The Christian's Duty to the Civil Magistrate
by Ryan Biese | November 20, 2014A couple of weeks ago in our Sunday School class we considered the Fifth Commandment, which teaches us how we are to live under all lawful authority. God in His word teaches us that He is the one who establishes and puts in place all authority and rulers. As such, he commands His people (and all people) to honor all those who are in authority.
The Christian does not have the right to disregard or dishonor a civil ruler simply because he or she dislikes or disagrees with him or his policies. Many in Christian communities believe it is acceptable to speak rudely of a President, Governor, Senator, Judge, or other ruler simply because in that person’s estimation the ruler is not doing what he or she ought to do or obeying God’s mandates.
But such a position is foreign to historic Christianity and utterly opposed to the commands of God in His word.

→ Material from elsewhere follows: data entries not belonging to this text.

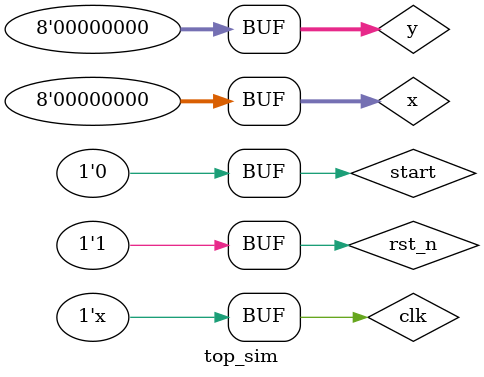
<source format=v>
`timescale 1ns / 1ps


module top_sim(
);

reg clk;
reg start;
reg [7:0] x;
reg [7:0] y;
wire busy;
wire [7:0]z1;
wire [7:0]r1;
wire [7:0]z2;
wire [7:0]r2;
reg rst_n;
initial begin
    rst_n = 1;
    clk = 0;
//    start = 0;
    #10 start = 1;
    x = 8;
    y = 2;
    #20 
    x = 0;
    y = 0;
    start = 0;
end
always begin
    #10
    clk =~clk;
end

top u_top_sim (
    .clk    (clk  ),
    .rst_n  (rst_n),
    .x      (x    ),
    .y      (y    ),
    .start  (start),
    .z2     (z2   ),
    .r2     (r2   ),
    .z1     (z1   ),
    .r1     (r1   ),
    .busy  (busy)
);
endmodule

</source>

Consider two examples of how God commands His people to live toward their rulers:
I Peter 2:13-17 “Be subject for the Lord's sake to every human institution...Fear God. Honor the emperor.”

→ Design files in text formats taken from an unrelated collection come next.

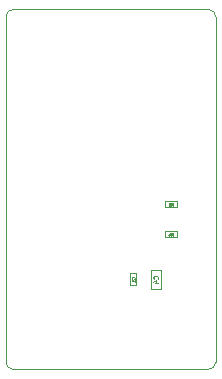
<source format=gbr>
%TF.GenerationSoftware,KiCad,Pcbnew,5.1.5+dfsg1-2~bpo10+1*%
%TF.CreationDate,Date%
%TF.ProjectId,ProMicro_TEST,50726f4d-6963-4726-9f5f-544553542e6b,v1.0*%
%TF.SameCoordinates,Original*%
%TF.FileFunction,Other,Fab,Bot*%
%FSLAX45Y45*%
G04 Gerber Fmt 4.5, Leading zero omitted, Abs format (unit mm)*
G04 Created by KiCad*
%MOMM*%
%LPD*%
G04 APERTURE LIST*
%ADD10C,0.100000*%
%ADD11C,0.040000*%
%ADD12C,0.060000*%
G04 APERTURE END LIST*
D10*
X127000Y2857500D02*
X127000Y-63500D01*
X-1651000Y-63500D02*
X-1651000Y2857500D01*
X-1587500Y-127000D02*
G75*
G02X-1651000Y-63500I0J63500D01*
G01*
X127000Y-63500D02*
G75*
G02X63500Y-127000I-63500J0D01*
G01*
X63500Y2921000D02*
G75*
G02X127000Y2857500I0J-63500D01*
G01*
X-1651000Y2857500D02*
G75*
G02X-1587500Y2921000I63500J0D01*
G01*
X63500Y-127000D02*
X-1587500Y-127000D01*
X-1587500Y2921000D02*
X63500Y2921000D01*
X-304000Y991000D02*
X-204000Y991000D01*
X-304000Y1041000D02*
X-304000Y991000D01*
X-204000Y1041000D02*
X-304000Y1041000D01*
X-204000Y991000D02*
X-204000Y1041000D01*
X-304000Y1245000D02*
X-204000Y1245000D01*
X-304000Y1295000D02*
X-304000Y1245000D01*
X-204000Y1295000D02*
X-304000Y1295000D01*
X-204000Y1245000D02*
X-204000Y1295000D01*
X-341000Y555000D02*
X-341000Y715000D01*
X-421000Y555000D02*
X-341000Y555000D01*
X-421000Y715000D02*
X-421000Y555000D01*
X-341000Y715000D02*
X-421000Y715000D01*
X-546500Y585000D02*
X-546500Y685000D01*
X-596500Y585000D02*
X-546500Y585000D01*
X-596500Y685000D02*
X-596500Y585000D01*
X-546500Y685000D02*
X-596500Y685000D01*
D11*
X-249833Y1004690D02*
X-241500Y1016595D01*
X-235548Y1004690D02*
X-235548Y1029690D01*
X-245071Y1029690D01*
X-247452Y1028500D01*
X-248643Y1027310D01*
X-249833Y1024929D01*
X-249833Y1021357D01*
X-248643Y1018976D01*
X-247452Y1017786D01*
X-245071Y1016595D01*
X-235548Y1016595D01*
X-271262Y1021357D02*
X-271262Y1004690D01*
X-265310Y1030881D02*
X-259357Y1013024D01*
X-274833Y1013024D01*
X-249833Y1258691D02*
X-241500Y1270595D01*
X-235548Y1258691D02*
X-235548Y1283691D01*
X-245071Y1283691D01*
X-247452Y1282500D01*
X-248643Y1281310D01*
X-249833Y1278929D01*
X-249833Y1275357D01*
X-248643Y1272976D01*
X-247452Y1271786D01*
X-245071Y1270595D01*
X-235548Y1270595D01*
X-258167Y1283691D02*
X-273643Y1283691D01*
X-265310Y1274167D01*
X-268881Y1274167D01*
X-271262Y1272976D01*
X-272452Y1271786D01*
X-273643Y1269405D01*
X-273643Y1263452D01*
X-272452Y1261072D01*
X-271262Y1259881D01*
X-268881Y1258691D01*
X-261738Y1258691D01*
X-259357Y1259881D01*
X-258167Y1261072D01*
D12*
X-366714Y641667D02*
X-364810Y643572D01*
X-362905Y649286D01*
X-362905Y653095D01*
X-364810Y658810D01*
X-368619Y662619D01*
X-372429Y664524D01*
X-380048Y666429D01*
X-385762Y666429D01*
X-393381Y664524D01*
X-397190Y662619D01*
X-401000Y658810D01*
X-402905Y653095D01*
X-402905Y649286D01*
X-401000Y643572D01*
X-399095Y641667D01*
X-389571Y607381D02*
X-362905Y607381D01*
X-404810Y616905D02*
X-376238Y626429D01*
X-376238Y601667D01*
D11*
X-562572Y639167D02*
X-561381Y640357D01*
X-560191Y643929D01*
X-560191Y646310D01*
X-561381Y649881D01*
X-563762Y652262D01*
X-566143Y653452D01*
X-570905Y654643D01*
X-574476Y654643D01*
X-579238Y653452D01*
X-581619Y652262D01*
X-584000Y649881D01*
X-585191Y646310D01*
X-585191Y643929D01*
X-584000Y640357D01*
X-582810Y639167D01*
X-560191Y615357D02*
X-560191Y629643D01*
X-560191Y622500D02*
X-585191Y622500D01*
X-581619Y624881D01*
X-579238Y627262D01*
X-578048Y629643D01*
M02*

</source>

Romans 13.1-7 “...there is no authority except from God, and those that exist have been instituted by God...whoever resists the authorities resists what God has appointed...he is God’s servant...Pay to all what is owed to them: taxes...revenue...respect...honor...”
We should note that respect and honor do not always entail blind obedience, for we must always obey God over men. Nonetheless, in both of these instructions the Apostles wrote of pagan governments who were actively persecuting Christ’s Church and promoting wickedness. Christ did not die so that Christians could disregard or disrespect authorities whom they don’t like.